# Shutter Concepts, Part 2

We continue our discussion on shutters of the spinning “wedge” concept now. Last we left it, we had some discouraging numbers—for a lag of 4 milliseconds, the wedge would have to be spinning at 10,000 RPM at the instant the shutter is full open.

But we have minimized the inertia of the wedge by making it a disk, and, assuming a constant torque output from our actuator, this is the way to minimize lag and exposure time. Beyond this, one idea is to add a second wedge rotating in the opposite direction. The sequence below shows the shutter opening.
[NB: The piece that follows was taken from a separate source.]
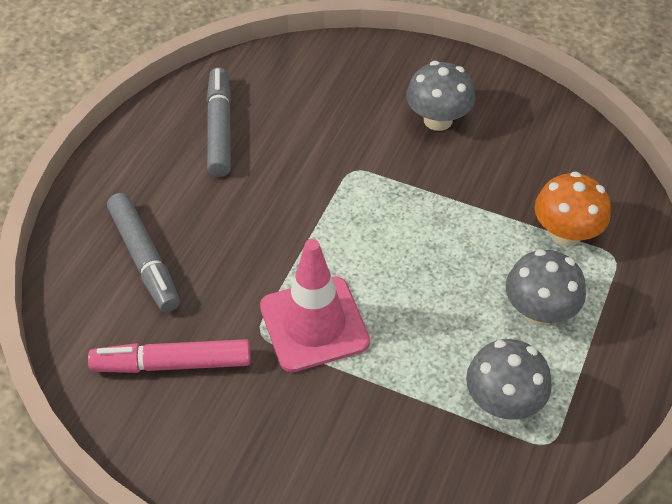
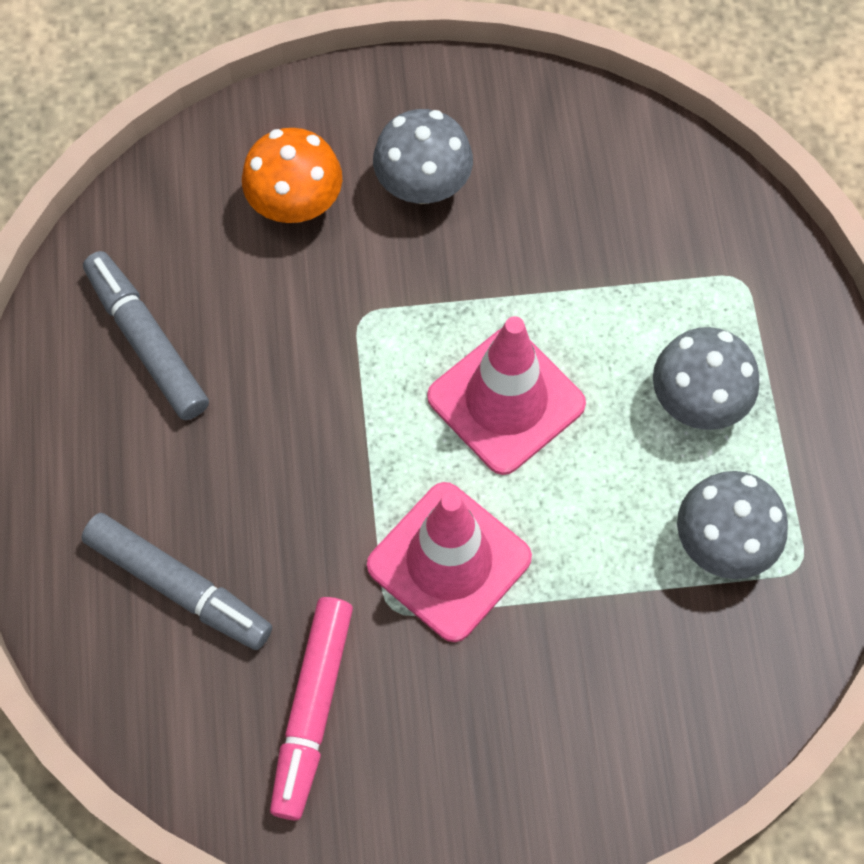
camera: 30 degrees left, 15 degrees up
pink marker [88,339,251,373] -> pink marker turned 45 degrees counterclockwise [270,597,353,820]
orange mushroom [535,172,611,246] -> orange mushroom moved to [242,128,342,223]
none -> pink traffic cone [427,316,586,475]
Whereas before the angle from closed to full open was 120 degrees, now it is less than 60. This should save us some time. The diagram below shows us how to calculate this exact angle.
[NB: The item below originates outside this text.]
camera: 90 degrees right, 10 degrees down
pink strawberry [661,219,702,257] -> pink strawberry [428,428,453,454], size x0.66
Each disc much turn so that the center of its aperture hole is on the edge of the lens aperture for the shutter to be fully closed. The triangle shown can be used to find this angle; it is an isosceles triangle with base $$d/2$$ and sides $$r$$. Thus we can write

$$\sin\frac{\theta_{\text{lag}}}{2} = \frac{d/4}{r – d/2}}$$

and taking $$r$$ from our previous derivations,

$$\sin\frac{\theta_{\text{lag}}}{2} = \frac{d/4}{d/\sqrt{3}} = \frac{\sqrt{3}}{4} \approx 0.433$$

And thus

$$\theta_{\text{lag}}\approx 51.32^{\text{o}}$$

Furthermore, our wedges need no longer be disks, since they are not rotating as far anymore. With the figure below, we can find what angle of “disk margin” we need for the two wedges to completely cover the aperture when the shutter is closed.
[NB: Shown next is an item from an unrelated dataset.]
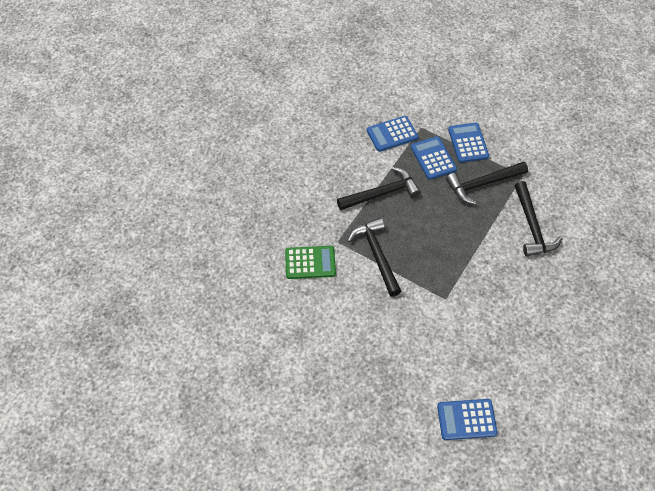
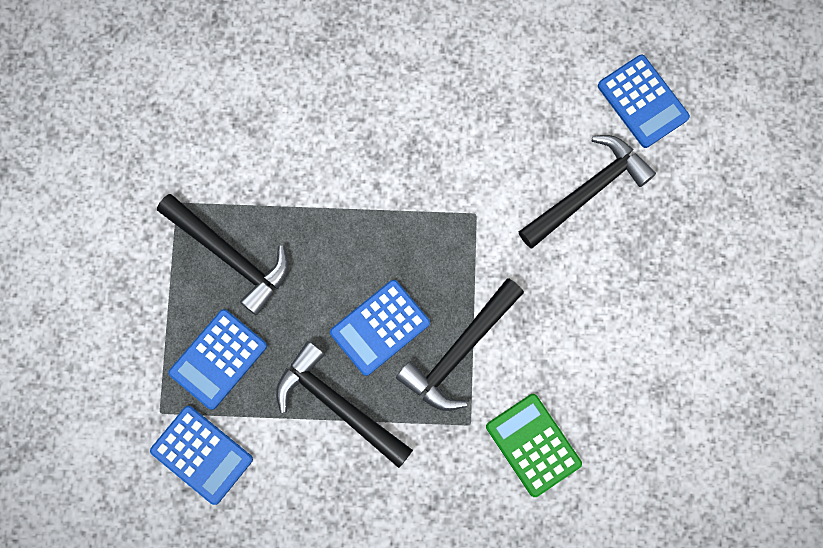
camera: 120 degrees left, 20 degrees up
blue calculator [448,123,489,163] -> blue calculator moved to [330,280,430,376]
black hammer [514,181,563,256] -> black hammer moved to [519,135,656,248]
Using the figure, we see that

$$\sin\theta_{\text{margin}} = \frac{d/2}{r – d/2} = \frac{\sqrt{3}}{2}$$

So $$\theta_{\text{margin}}=60^{\text{o}}$$ exactly. This means that now the wedge has to subtend a total of $$\left(51.32^{\text{o}}+60^{\text{o}}\right)\times 2 = 223^{\text{o}}$$ if we want to the shutter to be bidirectional. The angle could be reduced by a bit less than 60 degrees if we decide that we can reset the shutter between shots (in other words, if we allow it to have a margin only on one side of the aperture hole).

So we have reduced the angle from closed to open by more than half, and reduced the inertia of each shutter blade by quite a bit, too. What effect does this all have on performance? With the smaller wedge angle,

$$J_S \approx 0.949d^4\rho t$$

which is 54% of what it was before. Our new expression for the lag time is

$$t_{\text{lag}}\approx 1.304d^2\sqrt{\frac{\rho t}{\tau}}$$

which is 48% of what it was before. For 1 millisecond lag of the full aperture of a #5 Ilex, the torque required is now “only” 115 Nm (84 foot-pounds), an amazing 23% of what it was for the single wedge shutter (remember we are assuming we have two independent actuators here; with a single actuator we get 46% as much as before). For 300mm at f/11, the required torque is 3.8 Nm (2.8 foot-pounds) for 1 millisecond and 0.24 Nm (0.18 foot-pounds) for 4 milliseconds. The speeds are still insane, but less so—for 1 millisecond lag the shutter is going at 17,100 RPM when full open, and at 4 milliseconds it is going at 4,280 RPM.

Perhaps adding a third or fourth blade will help even more. The geometry is bound to get complicated, and the law of diminishing returns should strike soon. But first, we should discuss other ideas that don’t rely on force for acceleration.